Mobil bak terbuka silih berganti memasuki Kampung Ebunut yang berada di tengah kawasan Sirkuit MotoGP. Mobil itu mengangkut barang milik warga seperti perabotan rumah tangga ke kampung lain.
Warga lainnya, Mawar mengaku belum memiliki tempat tinggal baru. Uang ganti rugi telah habis. Ia mengaku akan tinggal di gazebo untuk sementara sampai ada rumah untuk ditempati.
Rahmat (52), warga lainnya, juga sedang membereskan bangunan untuk pindah. Rumahnya hanya diganti Rp 10 juta.
Sementara gazebo miliknya tak dibayar, padahal biasanya gazebo berkaki enam harganya mencapai Rp 10 juta.
Damar, Lucile Job, Mawar, Rahmat dan warga lain memang memilih membongkar sendiri rumah mereka. Harapannya, ada material yang bisa terpakai untuk membangun rumah di temat lain.
Damar, istri dan anak-anaknya untuk sementara memilih mengontrak rumah di kawasan Kuta, Lombok Tengah. Sebagian besar warga menolak tinggal sementara di tempat relokasi karena bangunan yang tak layak.
"Di sana sangat sempit, panas dan tidak layak ditempati, atapnya sangat bising, kalau hujan turun airnya bisa masuk karena rendah," Kata Lucile dalam bahasa Indonesia yang fasih.
Baca juga: Soal Pelanggaran HAM dalam Pembangunan Kawasan Mandalika, Ini Tanggapan Wamen BUMN
Lucile mengaku kecewa atas kebijakan pemerintah yang memaksa warga membongkar rumahnya saat Ramadhan tiba.
"Ini diminta pergi saat puasa tiba, tidak ada respek bagi warga yang terdampak oleh proyek besar ini," katanya sambil mendekap bayinya.

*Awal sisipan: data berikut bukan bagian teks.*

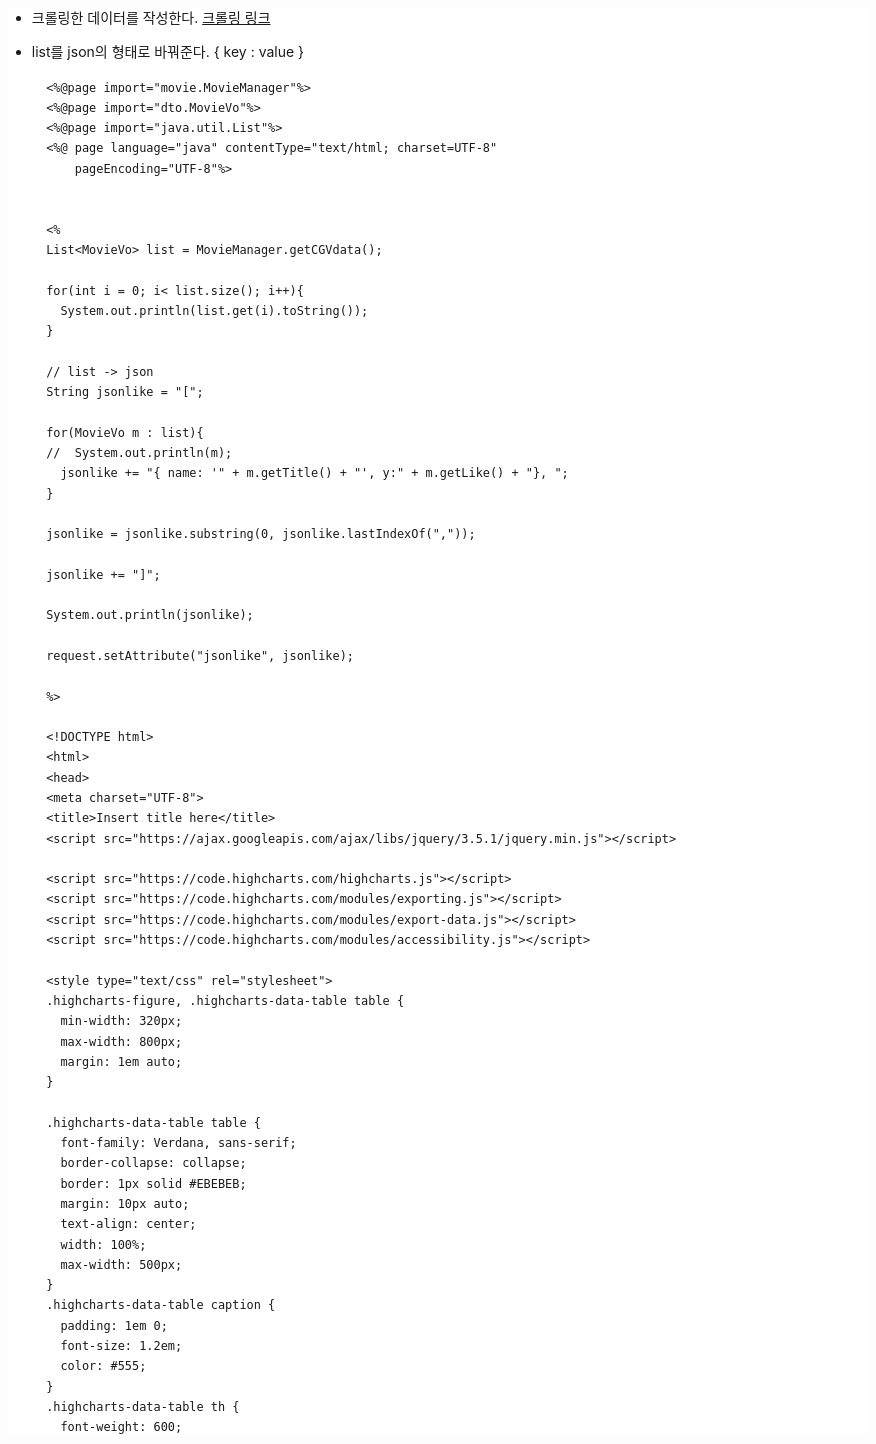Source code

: * 크롤링한 데이터를 작성한다. <a href ="https://www.highcharts.com/demo/pie-basic">크롤링 링크</a>
* list를 json의 형태로 바꿔준다. { key : value }
 

        <%@page import="movie.MovieManager"%>
        <%@page import="dto.MovieVo"%>
        <%@page import="java.util.List"%>
        <%@ page language="java" contentType="text/html; charset=UTF-8"
            pageEncoding="UTF-8"%>


        <%
        List<MovieVo> list = MovieManager.getCGVdata();

        for(int i = 0; i< list.size(); i++){
          System.out.println(list.get(i).toString());
        }

        // list -> json
        String jsonlike = "[";

        for(MovieVo m : list){
        //	System.out.println(m);
          jsonlike += "{ name: '" + m.getTitle() + "', y:" + m.getLike() + "}, ";
        }

        jsonlike = jsonlike.substring(0, jsonlike.lastIndexOf(","));

        jsonlike += "]";

        System.out.println(jsonlike);

        request.setAttribute("jsonlike", jsonlike);

        %>
        
        <!DOCTYPE html>
        <html>
        <head>
        <meta charset="UTF-8">
        <title>Insert title here</title>
        <script src="https://ajax.googleapis.com/ajax/libs/jquery/3.5.1/jquery.min.js"></script>

        <script src="https://code.highcharts.com/highcharts.js"></script>
        <script src="https://code.highcharts.com/modules/exporting.js"></script>
        <script src="https://code.highcharts.com/modules/export-data.js"></script>
        <script src="https://code.highcharts.com/modules/accessibility.js"></script>

        <style type="text/css" rel="stylesheet">
        .highcharts-figure, .highcharts-data-table table {
          min-width: 320px; 
          max-width: 800px;
          margin: 1em auto;
        }

        .highcharts-data-table table {
          font-family: Verdana, sans-serif;
          border-collapse: collapse;
          border: 1px solid #EBEBEB;
          margin: 10px auto;
          text-align: center;
          width: 100%;
          max-width: 500px;
        }
        .highcharts-data-table caption {
          padding: 1em 0;
          font-size: 1.2em;
          color: #555;
        }
        .highcharts-data-table th {
          font-weight: 600;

Selain tanah dan bangunan, proyek sirkuit itu juga membuat 300 makan terbongkar. Warga juga membongkar sendiri makam keluarga mereka.
Mereka mengumpulkan tulang belulang keluarga mereka untuk dipindahkan ke makam di luar kawasan sirkuit.
"Ini betul betul menyakitkan, bayangkan kami saja terusir, hingga jejak kematian kami harus angkat kaki dari tanah ini, seolah tidak boleh ada jejak kami yang tertinggal di kawasan sirkuit ini," kata Sibawaeh, warga yang memilih bertahan di tanahnya, di tikungan sembilan Sirkuit Mandalika.
Sibawaeh mengaku ada makam keluarganya yang juga dibongkar, dan itu membuatnya kecewa.
Satir (53), warga Ebunut yang juga memilih bertahan di lahan yang ditempatinya bersama orang tuanya, merasakan hal yang sama. Makam sanak keluarganya harus dibongkar karena proyek sirkuit.